Subtext and Irony
My dear wife Cathy recently posted a meme on Facebook that featured two cats. One cat has its ears flat, its eyes closed, its lips pulled back, and it’s easy to believe the cat is laughing. If you don’t believe that, there’s a caption to convince you: “Me laughing at my own joke.” Beside this cat is another cat who’s clearly not impressed. This cat is staring straight ahead, a somber look on its face as it totally ignores the first cat. Again, a caption lets us know what the meme intends. This caption reads, “My wife.” When Cathy posted this, she tagged me, and she said, “This happens frequently at our house.” So indeed the first cat is intended to be me, and the second cat is meant to be Cathy, who’s clearly not always impressed with my jokes.
“Well, I’m not,” she said when we talked about it. “You think things are hilarious that I don’t find funny at all. Why is that?”
I’ve been thinking about that question all day, and as with most things, I have to connect it to my life as a writer in order to have any clarity at all.
To be clear, I don’t think of myself as a funny writer, but I do think of myself as a funny person. Even though I don’t deliberately try to use humor in my work, sometimes it creeps in. In my story, “The Dead in Paradise,” a husband who feels he’s disappointed his wife, says to her, “You know, you could have done a lot better than me.” The wife says, “Nah, baby, I did the best I could.” To me, there’s something about subtext that makes this humorous. The husband has just put himself in a place of vulnerability, admitting that he’s not been the husband he thinks his wife deserves, and she responds with a subtle slap in the face. She did the best she could, she says, but what she doesn’t say directly is, of course, he’s disappointed her. In fact, he’s never been a good husband. He’s always come up short. She’s always had to settle. There’s also an unintentional self-accusation in what she says. She did the best she could. By saying this, she diminishes herself at the same time that she slyly agrees that the husband could be a better man. As Jessamyn West says, “A taste for irony has kept more hearts from breaking than a sense of humor, for it takes irony to appreciate the joke which is on oneself.”
This indirect approach to comedy often comes to play in dialogue, and it reminds us that what’s unsaid beneath what is said, often carries a powerful truth in a witty or ironic way. As George Saunders says, “Irony is just honesty with the volume cranked up.” Subtext can let a reader in on a joke that the listener, and sometimes even the speaker, isn’t aware of. A resonance results from the juxtaposition of the thing said with the thing kept silent. I spend my days thinking about how to show in what I write the masks people wear and the truer people they are behind those masks. Verbal subtext and irony is but one way I try to strip those masks away. Because I spend my time doing this, maybe I’m more receptive to verbal humor, particularly the kind that unintentionally reveals more than one aspect of a character or a situation.

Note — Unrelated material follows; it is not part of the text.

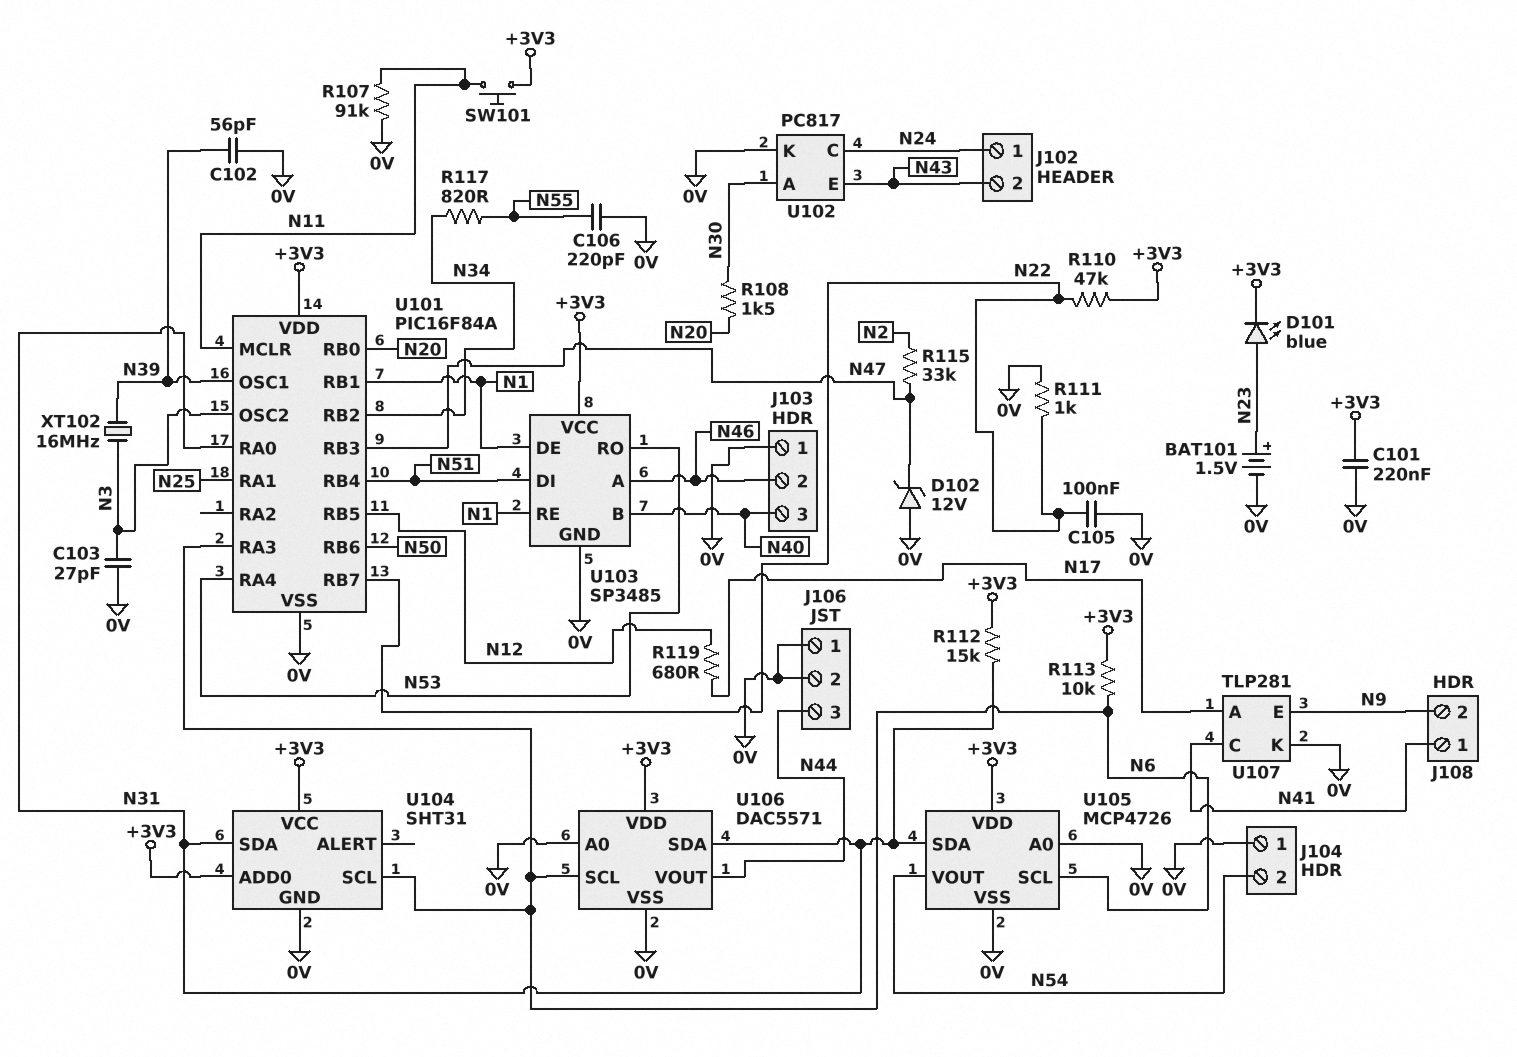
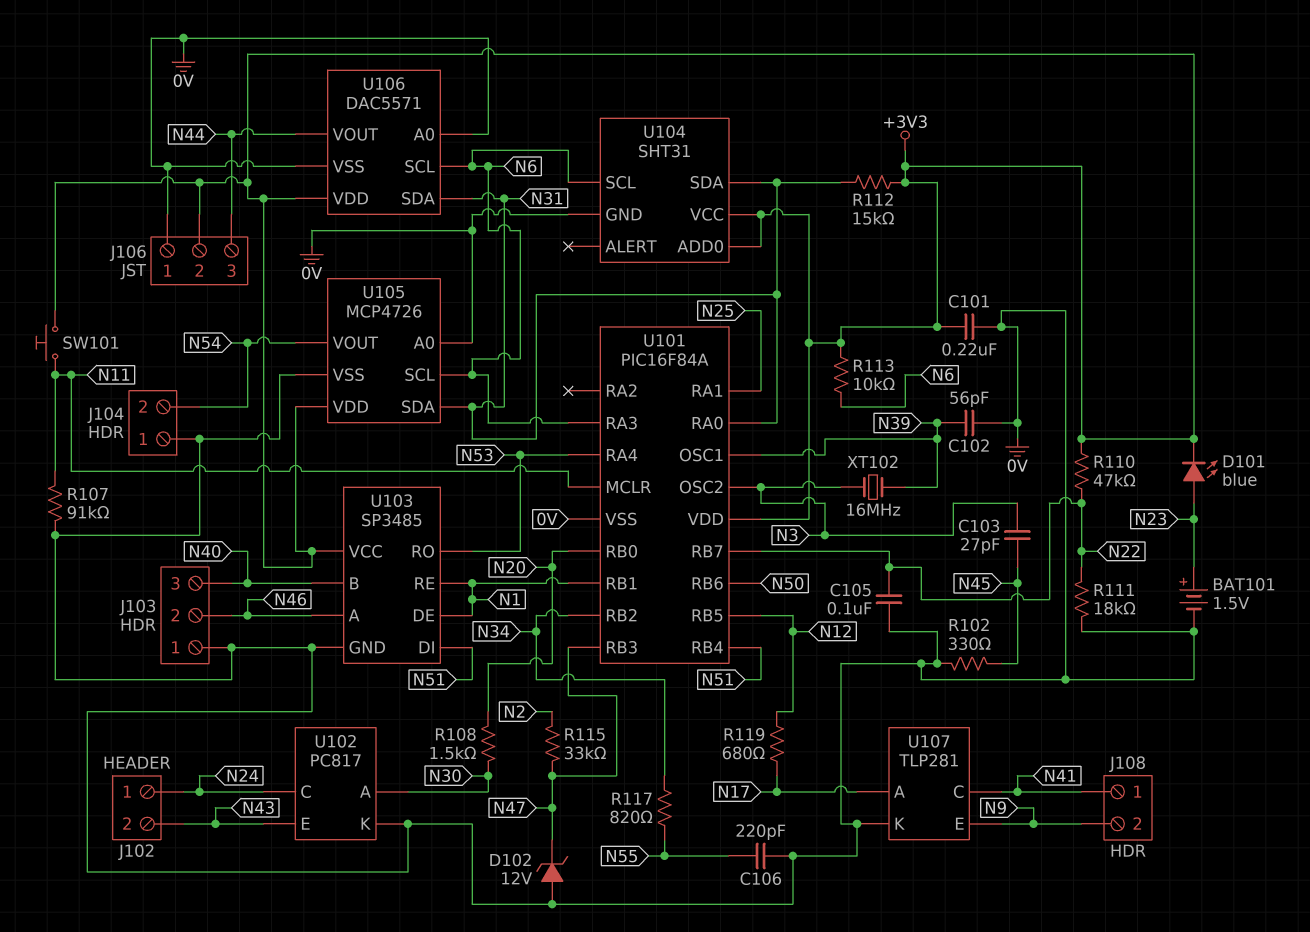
C103: 27pF (0V, N3) -> 27pF (N3, N45)
J106 pin 2: 0V -> +3V3
R102: none -> 330 (0V, N45)
R111: 1k (0V, N22) -> 18k (0V, N22)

In case you’re curious, Cathy doesn’t find humor in the exchange between the husband and wife in “The Dead in Paradise.” “If the wife said something more direct,” she says. “Something more obviously insulting to the husband. “Oh, you mean like the cat meme,” I say. The comment I posted on that meme? “I am not amused.” At least Cathy thought that was funny.
POV. Incredibly interesting. I am writing a novel. Another writer just read the first hundred pages. She called it raw. Uhmm. I had thought I lightened my characters a bit.
Anyway, thanks for being my muse from a far.
Thanks, Carol. Keep doing the good work!